Bill Clinton: Soda Tax Isn't the Way to Go
Former President Clinton speaks out on paying for health care reform.
May 14, 2009 -- Though former President Clinton has focused on reducing childhood obesity since leaving the White House, he told ABC News Wednesday he does not favor the tax on soda that a nutrition group has publicly supported to pay for health care reform.
"I'm doing everything I can on this obesity thing," Clinton told ABC News. "I think the better thing to do is to give incentives right across the board for prevention and wellness."
"That's what I would do," he said.
Clinton weighed in on the debate over taxing soda one day after the Center for Science in the Public Interest urged a key congressional panel to adopt a tax on nondiet soft drinks. The group believes a soda tax along with a tax on alcoholic beverages would both promote health and generate revenues to help fund expanded health care coverage.
"Because soft drinks have been a major contributor to obesity in recent decades, and because obesity is a major cause of diabetes, hypertension, strokes, heart attacks and cancer, Congress should impose a new excise tax on nondiet soft drinks, including both carbonated and noncarbonated beverages," said Dr.

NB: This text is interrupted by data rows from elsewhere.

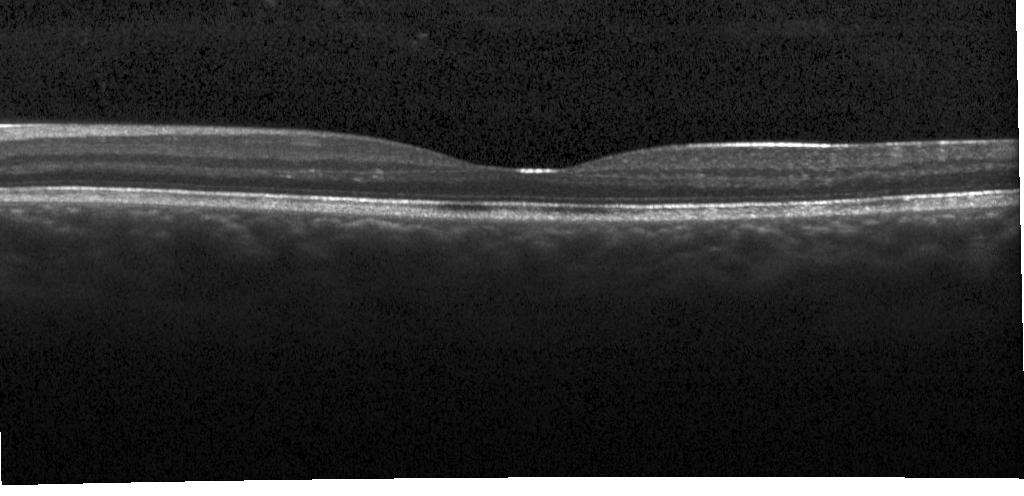

Optical coherence tomography scan, SD-OCT
The scan shows neither choroidal neovascularization, diabetic macular edema, nor drusen.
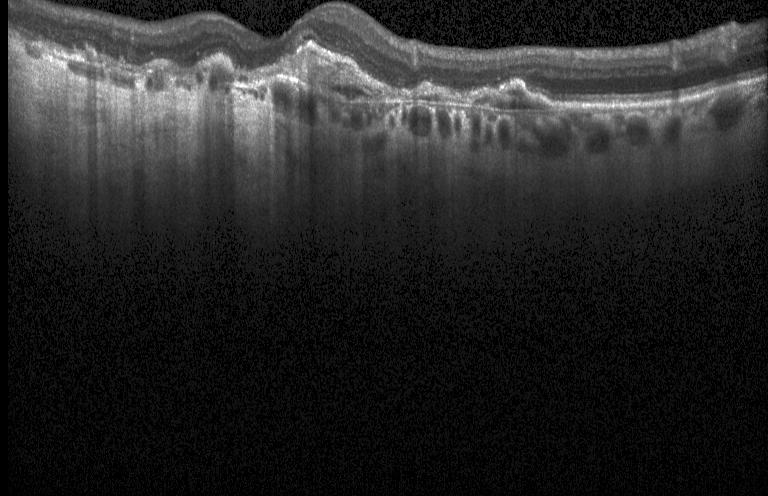
Macular OCT demonstrating CNV.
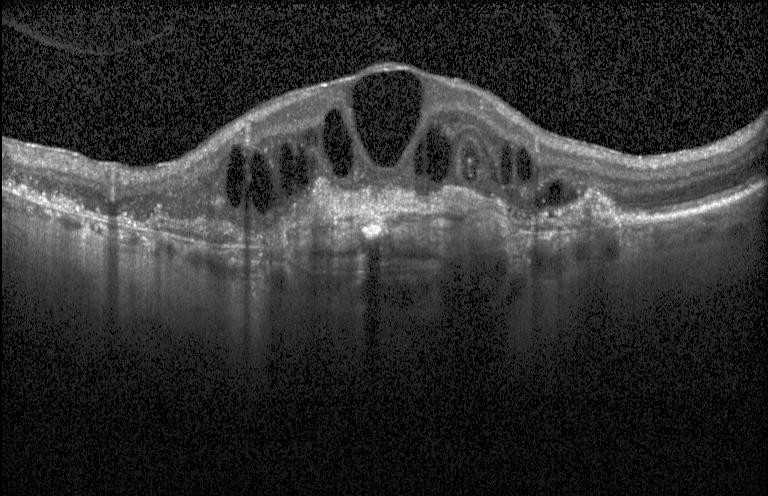

Finding: a choroidal neovascular membrane.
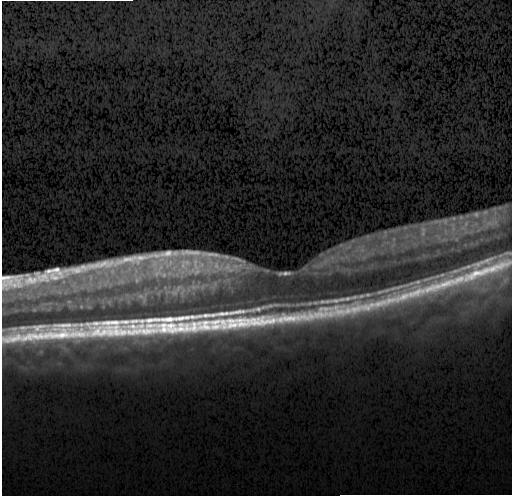
Through the macula, OCT B-scan, SD-OCT — Finding: neither choroidal neovascularization, diabetic macular edema, nor drusen.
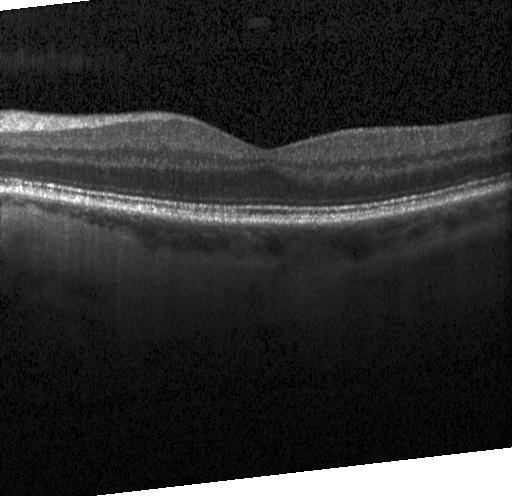

Instrument: Heidelberg Spectralis · optical coherence tomography B-scan · macular scan.
OCT finding: no choroidal neovascularization, no diabetic macular edema, and no drusen.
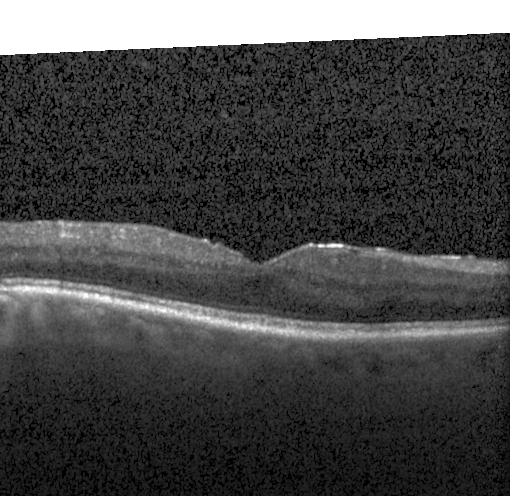 Horizontal scan through the fovea. Spectral-domain optical coherence tomography. Optical coherence tomography B-scan — OCT finding: no evidence of CNV, DME, or drusen.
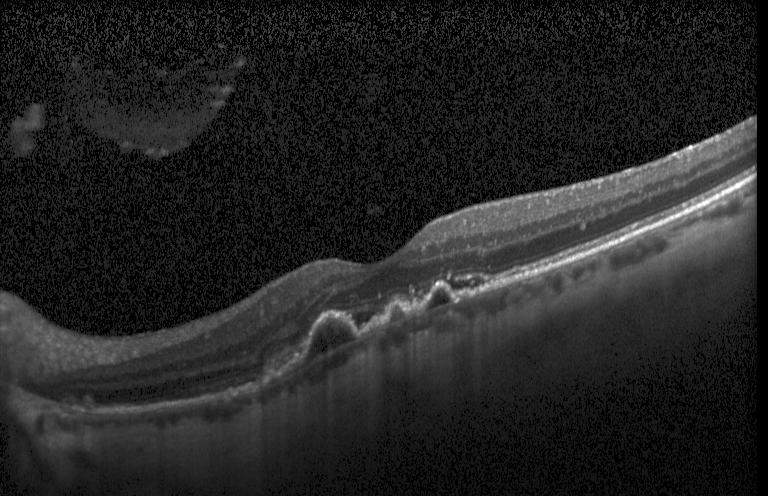

Macular OCT demonstrating a choroidal neovascular membrane.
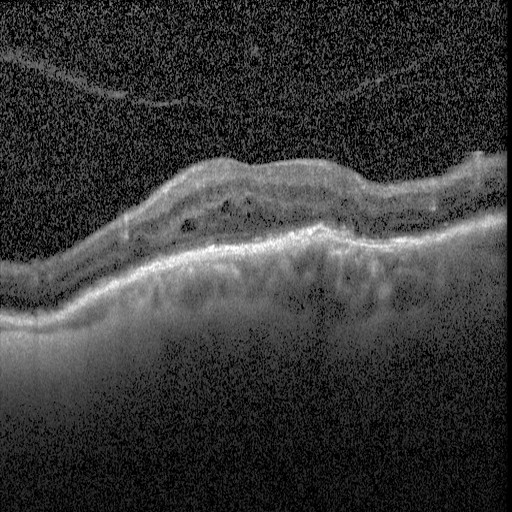
Through the macula. Retinal OCT B-scan.
Diagnosis: diabetic macular edema (DME).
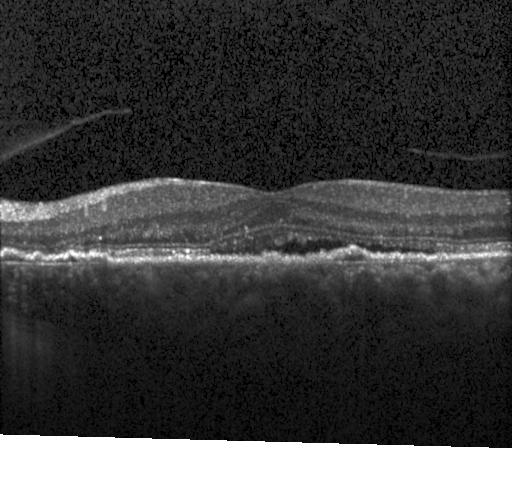
Impression: choroidal neovascularization (CNV).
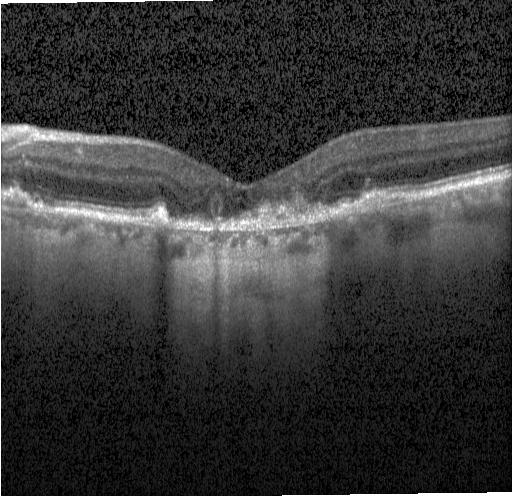

OCT scan showing choroidal neovascularization.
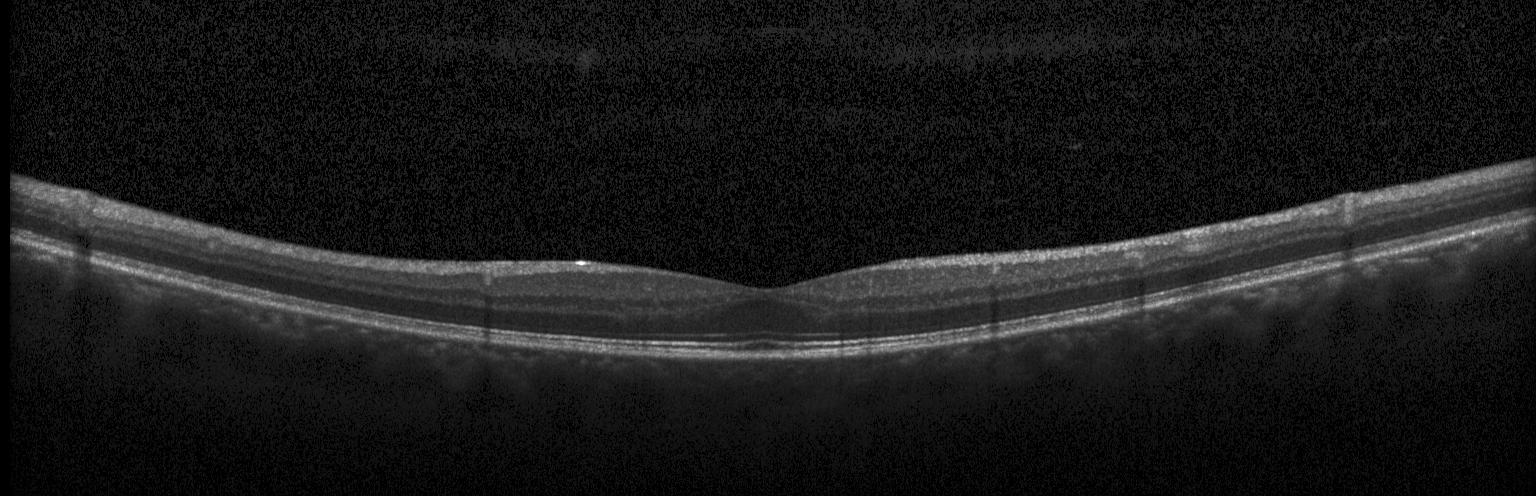
OCT B-scan showing no evidence of choroidal neovascularization, diabetic macular edema, or drusen.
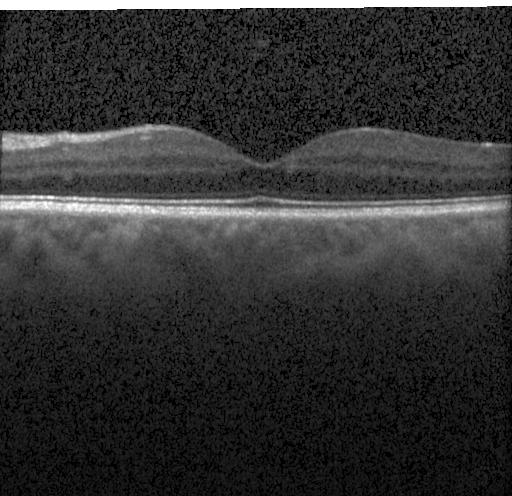

Horizontal scan through the fovea. Optical coherence tomography scan — Finding: no choroidal neovascularization, no diabetic macular edema, and no drusen.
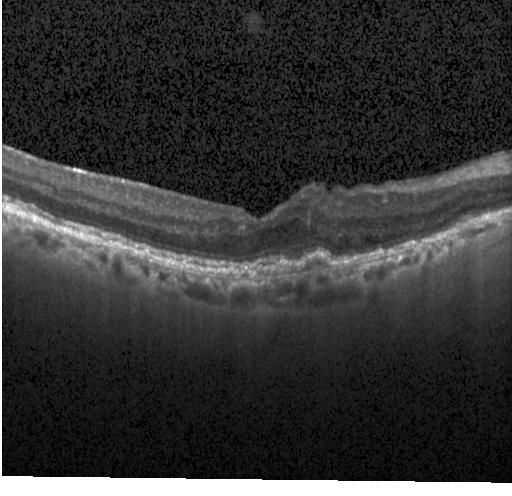 Fovea-centered. Retinal OCT B-scan. Spectral-domain optical coherence tomography. Impression: a choroidal neovascular membrane.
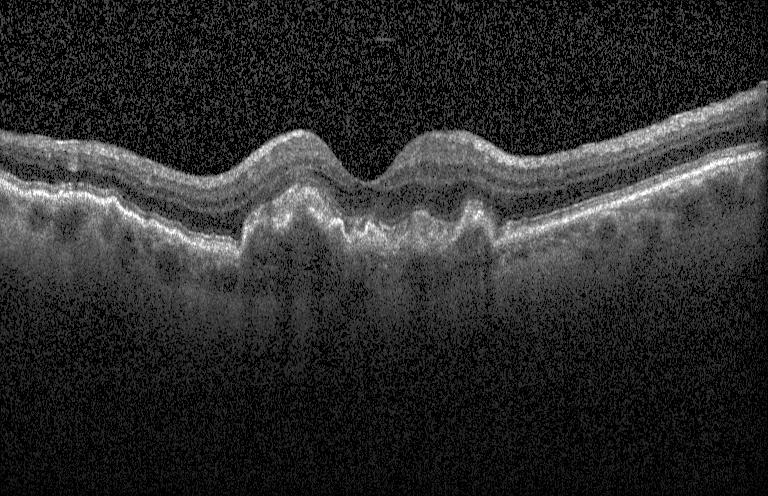

Retinal OCT cross-section
Finding: choroidal neovascularization.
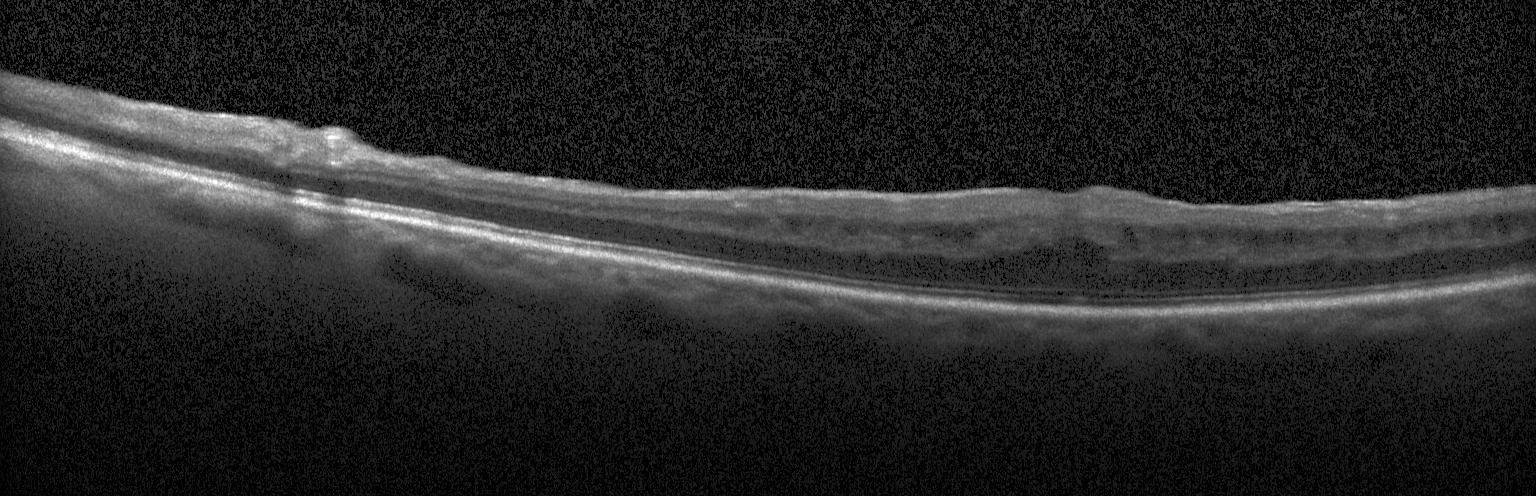

OCT finding: DME.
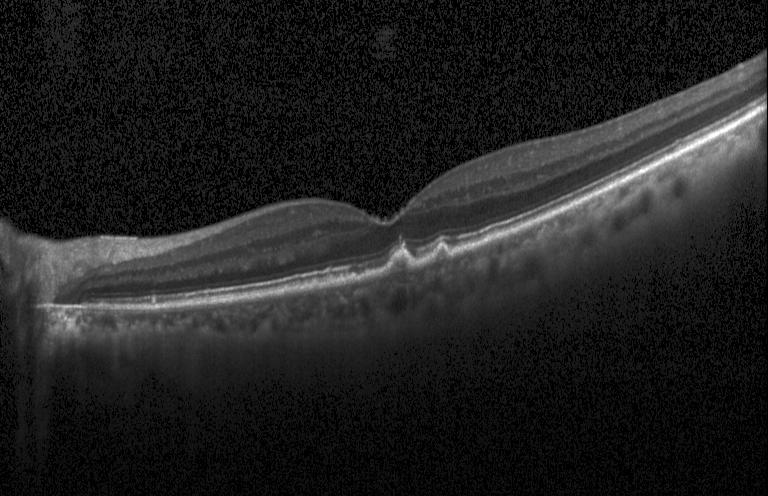
Assessment: drusen.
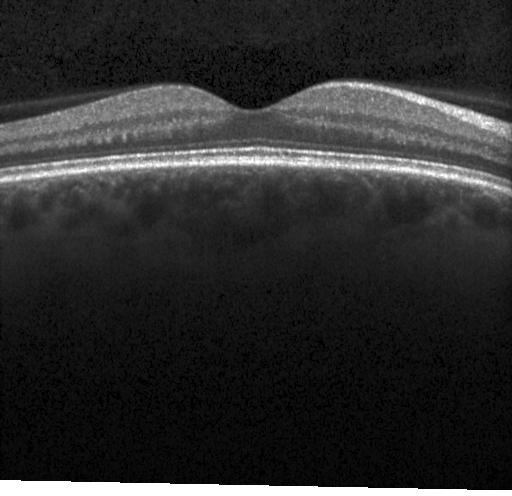

OCT B-scan. Macular scan.
No CNV, no DME, and no drusen.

Michael F. Jacobson, the executive director of the Center for Science in the Public Interest, in written testimony submitted to the Senate Finance Committee.
Though Clinton does not favor taxing soda, his Alliance for a Healthier Generation has worked with beverage companies to reduce the caloric content of drinks sold in school vending machines. Full-calorie sodas were removed from school vending machines under a deal reached in 2006, replaced with lower-calorie, smaller-portion beverage options.
Speaking Wednesday at the Brookings Institution in Washington, D.C., Clinton characterized the beverage industry's decision to sell smaller, low-calorie drinks in schools as not only good policy but also good business.
"If we had a 9-year-old child in Harlem diagnosed with type 2 diabetes three years ago, we're at risk of having the first-generation of Americans with a shorter lifespan than their parents," said Clinton. "If you really want a healthy customer base, it's OK if you sell smaller drinks in schools, and healthier ones, and have healthier adult customers 10 years down the road."